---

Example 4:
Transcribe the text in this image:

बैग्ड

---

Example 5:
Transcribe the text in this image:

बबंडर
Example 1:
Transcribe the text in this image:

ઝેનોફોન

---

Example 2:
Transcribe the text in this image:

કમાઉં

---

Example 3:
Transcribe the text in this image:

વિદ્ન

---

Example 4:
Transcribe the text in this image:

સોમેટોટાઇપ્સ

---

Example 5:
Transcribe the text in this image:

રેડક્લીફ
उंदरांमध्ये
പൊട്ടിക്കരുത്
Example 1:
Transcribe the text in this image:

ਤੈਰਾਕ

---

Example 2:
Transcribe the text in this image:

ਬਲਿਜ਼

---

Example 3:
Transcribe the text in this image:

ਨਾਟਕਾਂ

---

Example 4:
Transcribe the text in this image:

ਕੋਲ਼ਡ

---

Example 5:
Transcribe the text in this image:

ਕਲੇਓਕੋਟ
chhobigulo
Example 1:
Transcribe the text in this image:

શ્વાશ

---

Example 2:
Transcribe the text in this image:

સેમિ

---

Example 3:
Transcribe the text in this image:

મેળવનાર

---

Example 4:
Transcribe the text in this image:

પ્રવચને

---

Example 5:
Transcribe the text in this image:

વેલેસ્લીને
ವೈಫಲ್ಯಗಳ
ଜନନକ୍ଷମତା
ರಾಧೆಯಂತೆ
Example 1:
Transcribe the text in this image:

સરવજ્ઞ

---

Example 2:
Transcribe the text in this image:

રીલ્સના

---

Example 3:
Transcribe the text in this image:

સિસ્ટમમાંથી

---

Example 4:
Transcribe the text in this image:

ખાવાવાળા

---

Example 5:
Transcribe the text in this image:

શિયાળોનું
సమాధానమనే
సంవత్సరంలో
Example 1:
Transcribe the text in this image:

Task prompt:
A word-for-word repetition of the listing above is required.

Exercise solution:
---

Example 4:
Transcribe the text in this image:

बैग्ड

---

Example 5:
Transcribe the text in this image:

बबंडर
Example 1:
Transcribe the text in this image:

ઝેનોફોન

---

Example 2:
Transcribe the text in this image:

કમાઉં

---

Example 3:
Transcribe the text in this image:

વિદ્ન

---

Example 4:
Transcribe the text in this image:

સોમેટોટાઇપ્સ

---

Example 5:
Transcribe the text in this image:

રેડક્લીફ
उंदरांमध्ये
പൊട്ടിക്കരുത്
Example 1:
Transcribe the text in this image:

ਤੈਰਾਕ

---

Example 2:
Transcribe the text in this image:

ਬਲਿਜ਼

---

Example 3:
Transcribe the text in this image:

ਨਾਟਕਾਂ

---

Example 4:
Transcribe the text in this image:

ਕੋਲ਼ਡ

---

Example 5:
Transcribe the text in this image:

ਕਲੇਓਕੋਟ
chhobigulo
Example 1:
Transcribe the text in this image:

શ્વાશ

---

Example 2:
Transcribe the text in this image:

સેમિ

---

Example 3:
Transcribe the text in this image:

મેળવનાર

---

Example 4:
Transcribe the text in this image:

પ્રવચને

---

Example 5:
Transcribe the text in this image:

વેલેસ્લીને
ವೈಫಲ್ಯಗಳ
ଜନନକ୍ଷମତା
ರಾಧೆಯಂತೆ
Example 1:
Transcribe the text in this image:

સરવજ્ઞ

---

Example 2:
Transcribe the text in this image:

રીલ્સના

---

Example 3:
Transcribe the text in this image:

સિસ્ટમમાંથી

---

Example 4:
Transcribe the text in this image:

ખાવાવાળા

---

Example 5:
Transcribe the text in this image:

શિયાળોનું
సమాధానమనే
సంవత్సరంలో
Example 1:
Transcribe the text in this image:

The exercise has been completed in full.